La consecuencia inmediata de la muerte de Dios no es la recuperación por parte del hombre de su esencia humana alienada, como quería Feuerbach. Más bien al contrario, la muerte de Dios intensifica y recrudece el nihilismo, que adquiere una nueva faz: estamos ante el nihilismo pasivo del último hombre, el hombre que se ha desprendido de los valores tradicionales pero todavía no es capaz de crear valores nuevos, y cuya existencia transcurre mezquinamente centrada en su autoconservación y en la búsqueda de su «pequeña felicidad».

El nihilismo sólo será completo cuando el último hombre sea superado por el superhombre: la muerte de Dios abre el horizonte para un nuevo tipo «sobrehumano» capaz de volver a tensar el arco y, desde un nihilismo activo, proceder a la transvaloración de todos los valores.

CÓMO EL «MUNDO VERDADERO» ACABÓ CONVIRTIÉNDOSE EN UNA FÁBULA.

Historia de un error


1. El mundo verdadero, asequible al sabio, al piadoso, al virtuoso,—él vive en ese mundo, es ese mundo.

(La forma más antigua de la Idea, relativamente inteligente, simple, convincente. Transcripción de la tesis «yo, Platón, soy la verdad».)


2. El mundo verdadero, inasequible por ahora, pero prometido al sabio, al piadoso, al virtuoso («al pecador que hace penitencia»).

(Progreso de la Idea: ésta se vuelve más sutil, más capciosa, más inaprensible, —se convierte en una mujer, se hace cristiana…)


3. El mundo verdadero, inasequible, indemostrable, imprometible, pero, ya en cuanto pensado, un consuelo, una obligación, un imperativo.

(En el fondo, el viejo Sol, pero visto a través de la niebla y el escepticismo; la idea, sublimizada, pálida, nórdica, königsberguense.)


4. El mundo verdadero —¿inasequible? En todo caso, inalcanzado. Y en cuanto inalcanzado, también des-conocido. Por consiguiente, tampoco consolador, redentor, obligante: ¿a qué podría obligarnos algo desconocido?...

(Mañana gris. Primer bostezo de la razón. Canto de gallo del positivismo.)


5. El «mundo verdadero» —una idea que ya no sirve para nada, que ya ni siquiera obliga, —una Idea que se ha vuelto inútil, superflua, por consiguiente una idea refutada: ¡eliminémosla!

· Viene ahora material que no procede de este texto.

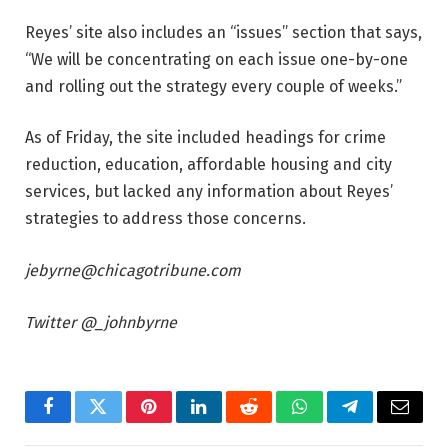
Reyes’ site also includes an “issues” section that says,
“We will be concentrating on each issue one-by-one
and rolling out the strategy every couple of weeks.”
As of Friday, the site included headings for crime
reduction, education, affordable housing and city
services, but
lacked any
information about Reyes’
strategies to address those concerns.
jebyrne@chicagotribune.com
Twitter @_johnbyrne
Facebook
Twitter
Pinterest
LinkedIn
Reddit
WhatsApp
Telegram
Email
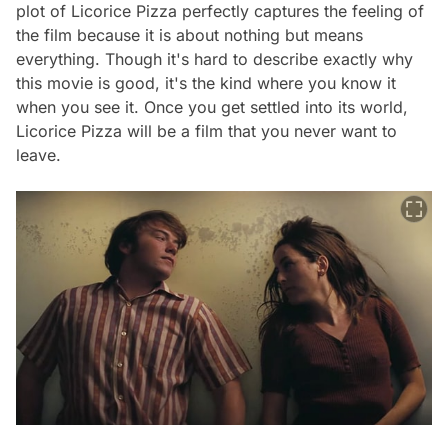
plot of Licorice Pizza perfectly captures the feeling of
the film because it is about nothing but means
everything. Though it's hard to describe exactly why
this movie is good, it's the kind where you know it
when you see it. Once you get settled into its world,
Licorice Pizza
will be a film that you never want to
leave.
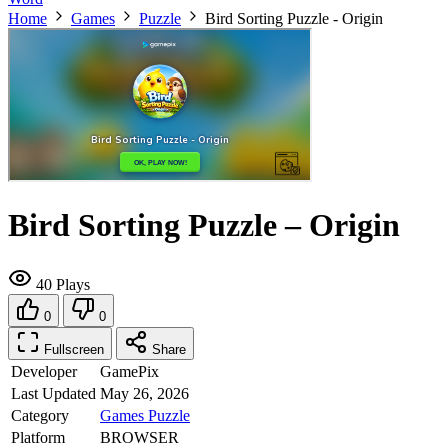
Home
Games
Puzzle
Bird Sorting Puzzle - Origin
Bird Sorting Puzzle – Origin
40 Plays
0
0
Fullscreen
Share
Developer
GamePix
Last Updated
May 26, 2026
Category
Games
Puzzle
Platform
BROWSER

(Día claro; desayuno; retorno del bon sens y de la jovialidad; rubor avergonzado de Platón; ruido endiablado de todos los espíritus libres.)


6. Hemos eliminado el mundo verdadero: ¿qué mundo ha quedado?, ¿acaso el aparente?... ¡No!, ¡al eliminar el mundo verdadero hemos eliminado también el aparente!

(Mediodía, instante de la sombra más corta; final del error más largo; punto culminante de la humanidad; INCIPIT ZARATHUSTRA.)